Tieske / lua-resty-ljsonschema

Pure Lua JSON schema validator for Lua and OpenResty
https://tieske.github.io/lua-resty-ljsonschema/
MIT License
12 stars 6 forks source link

The string length derived from `#` operation for those including non-ASCII characters is calculated incorrect #29

Open liverpool8056 opened 2 days ago

liverpool8056 commented 2 days ago

The implementation of string length calculation in the lib uses the # operator for string length validation of json ( such as schema.minLength and schema.maxLength ). For cases that the string has some non-ASCII characters, this will not be correct. For instance, for strings encoded in UTF8, due to UTF8 is multibyte encoding, the actual visual length is less than what we get by # operator as this operator in lua counts the bytes length of the string in binary. And the same result we will get by string.length(s). Actually, lua doesn't provide a built-in function to count the visual length as lua is not aware of the encoding.

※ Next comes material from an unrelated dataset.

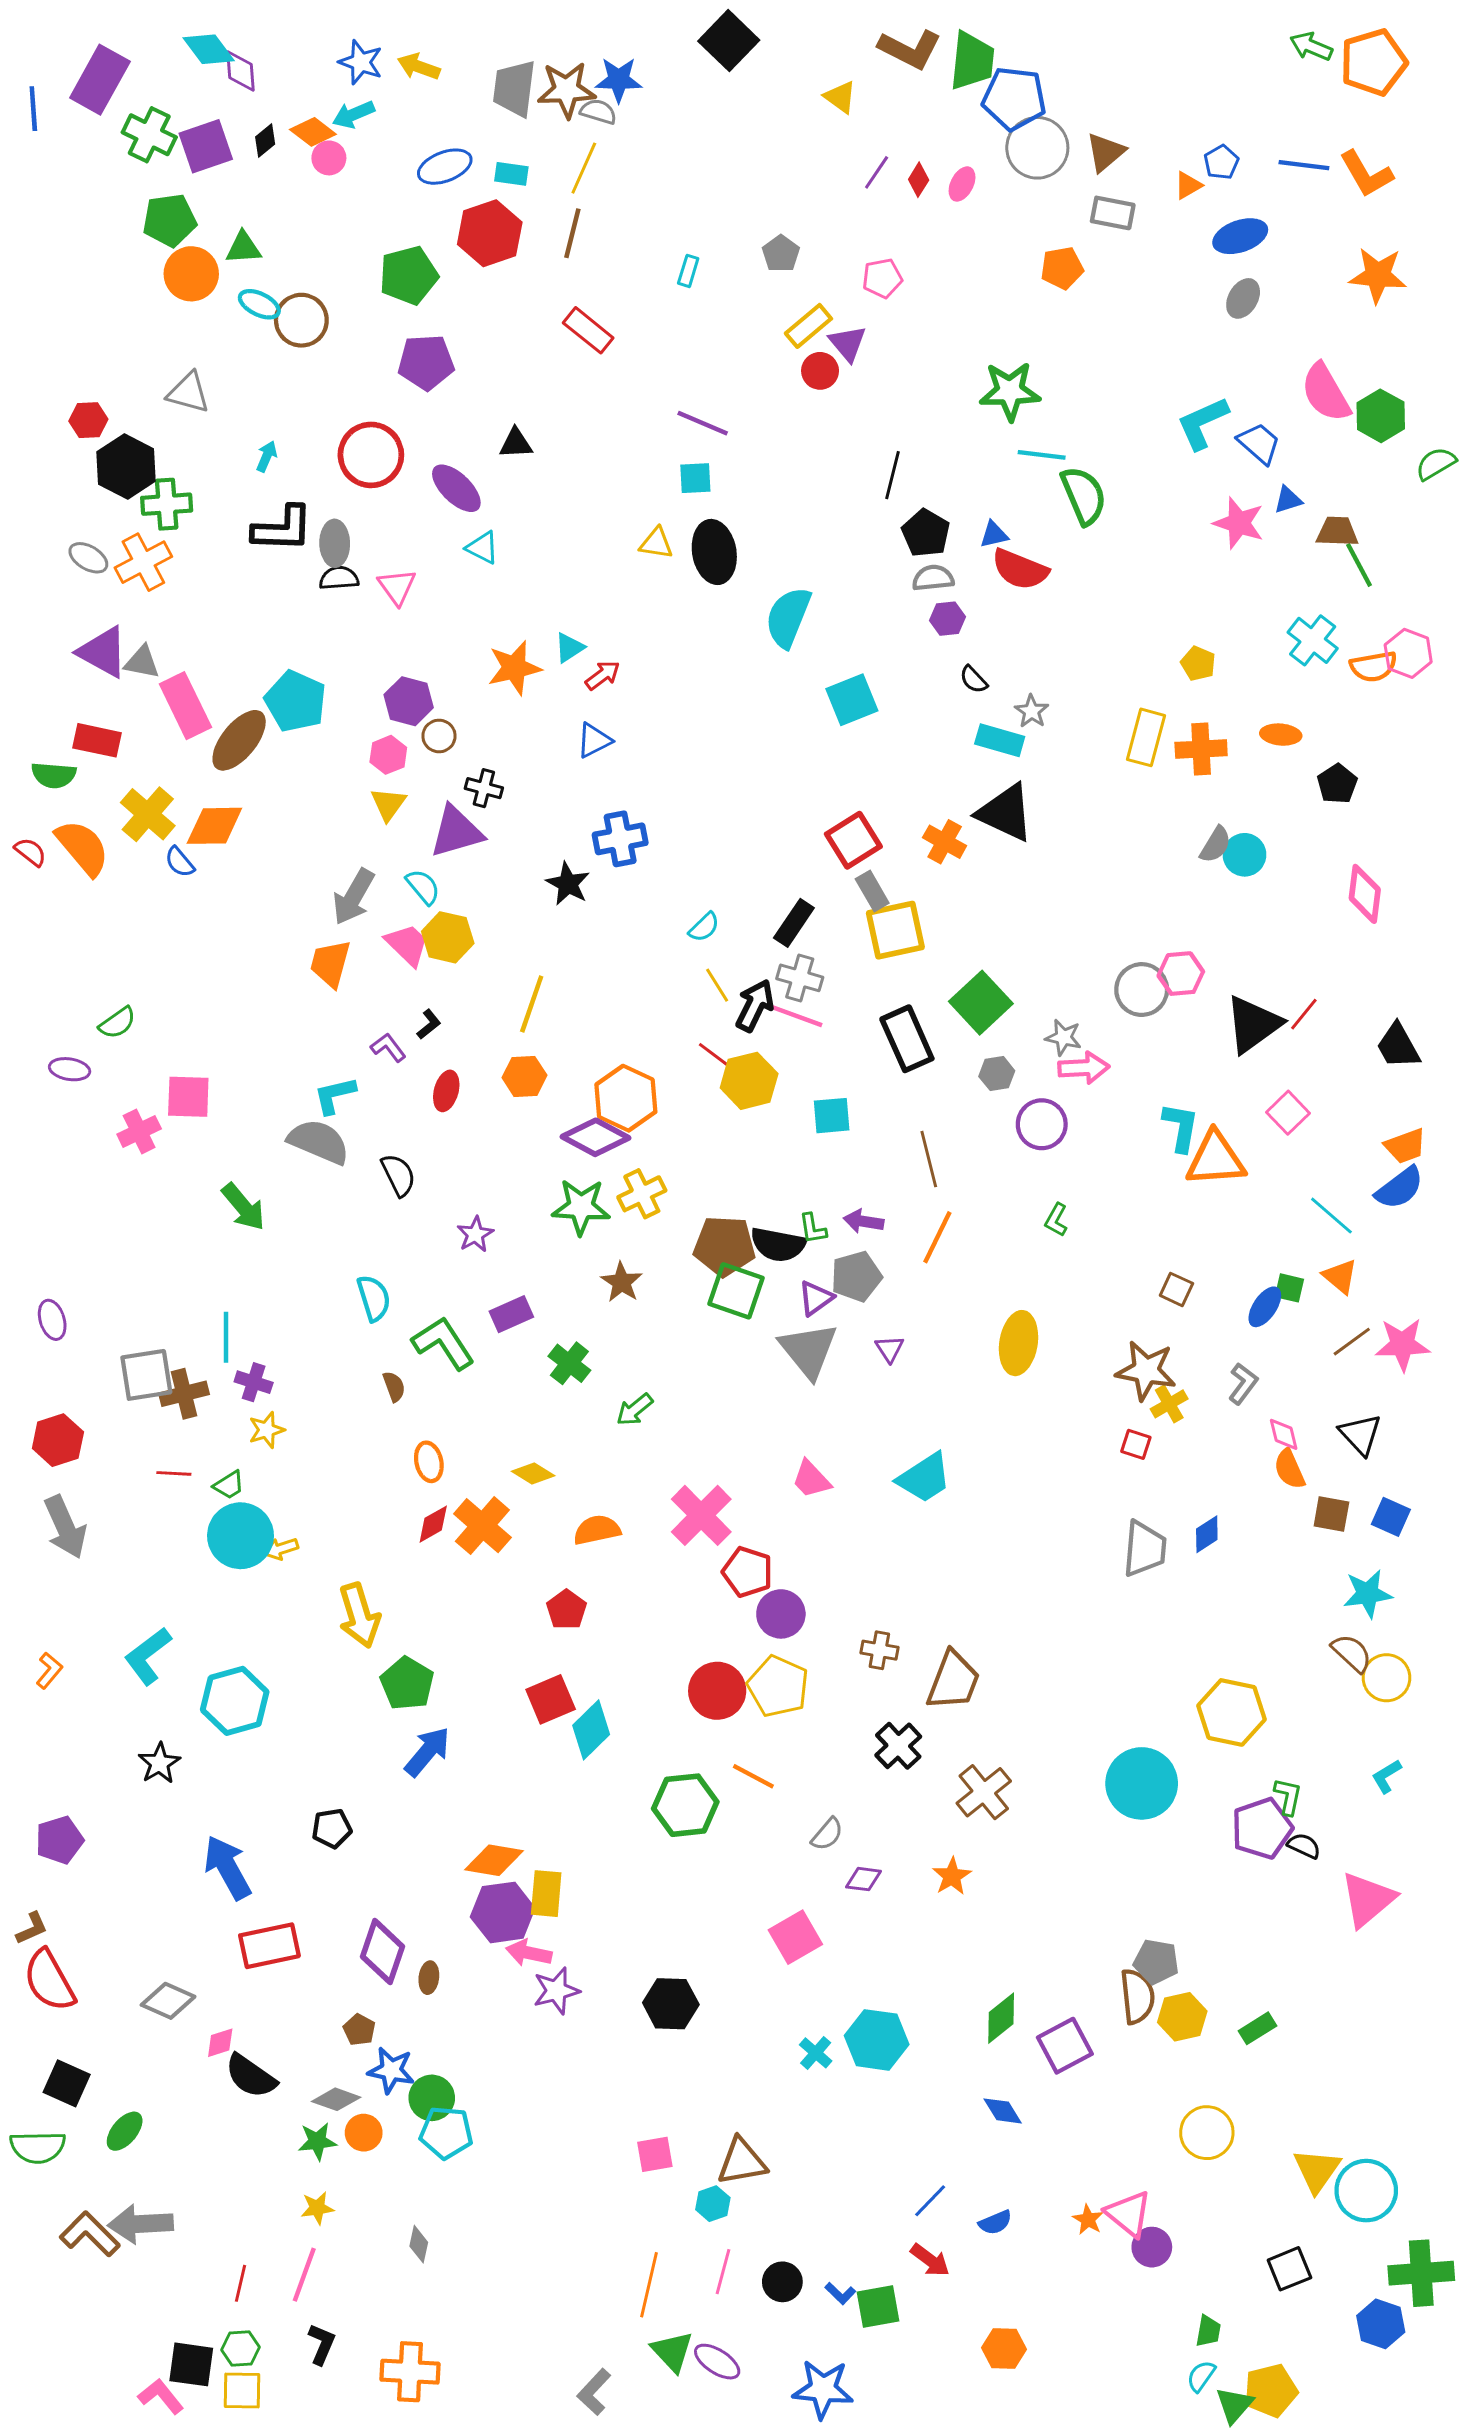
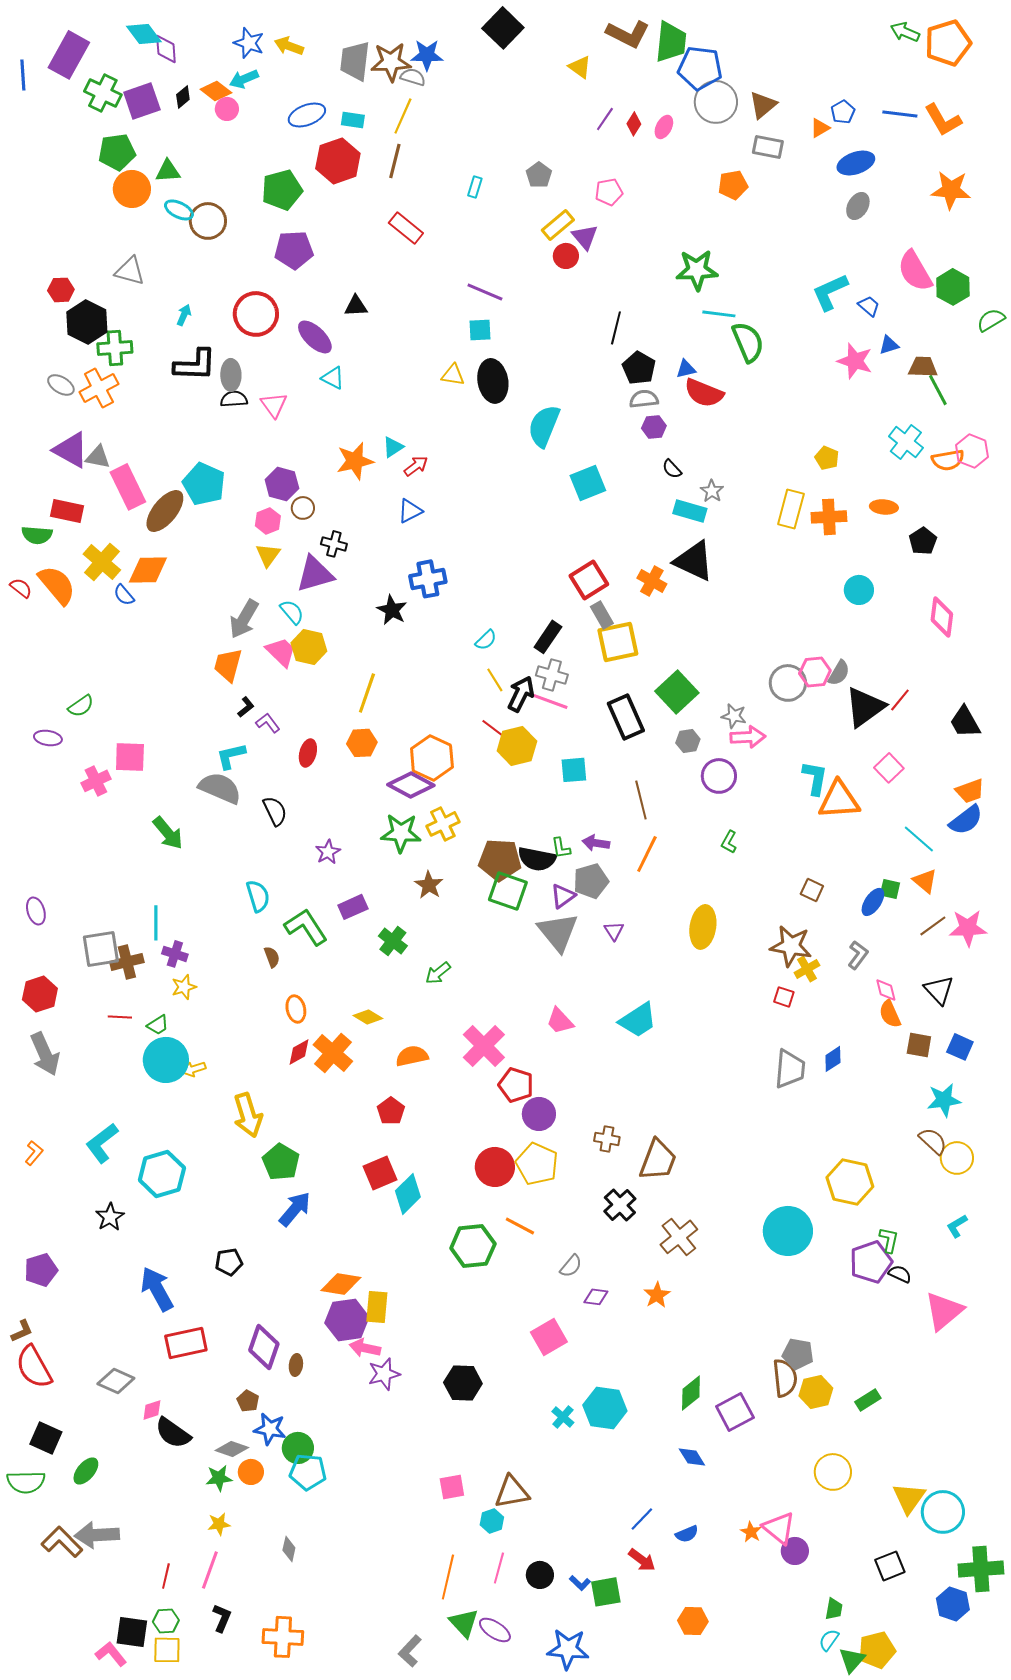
blue trapezoid: (1259, 443) -> (869, 306), size x0.7
gray semicircle: (1216, 845) -> (839, 673), moved
black L-shape: (429, 1024) -> (246, 707), moved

I'm wondering if we can inject a dedicated function as a substitution through validatorlib, something as the following:

local function default_string_length(s)
  return #s
end

local customlib = {
  null = custom and custom.null or default_null,
  array_mt = custom and custom.array_mt or default_array_mt,
  match_pattern = custom and custom.match_pattern or default_match_pattern
  str_length = custom and custom.str_length or default_string_length
}
local name = custom and custom.name
return generate_main_validator_ctx(schema, custom):as_func(name, validatorlib, customlib)
Tieske commented 2 days ago

Yup, I think this is the right approach.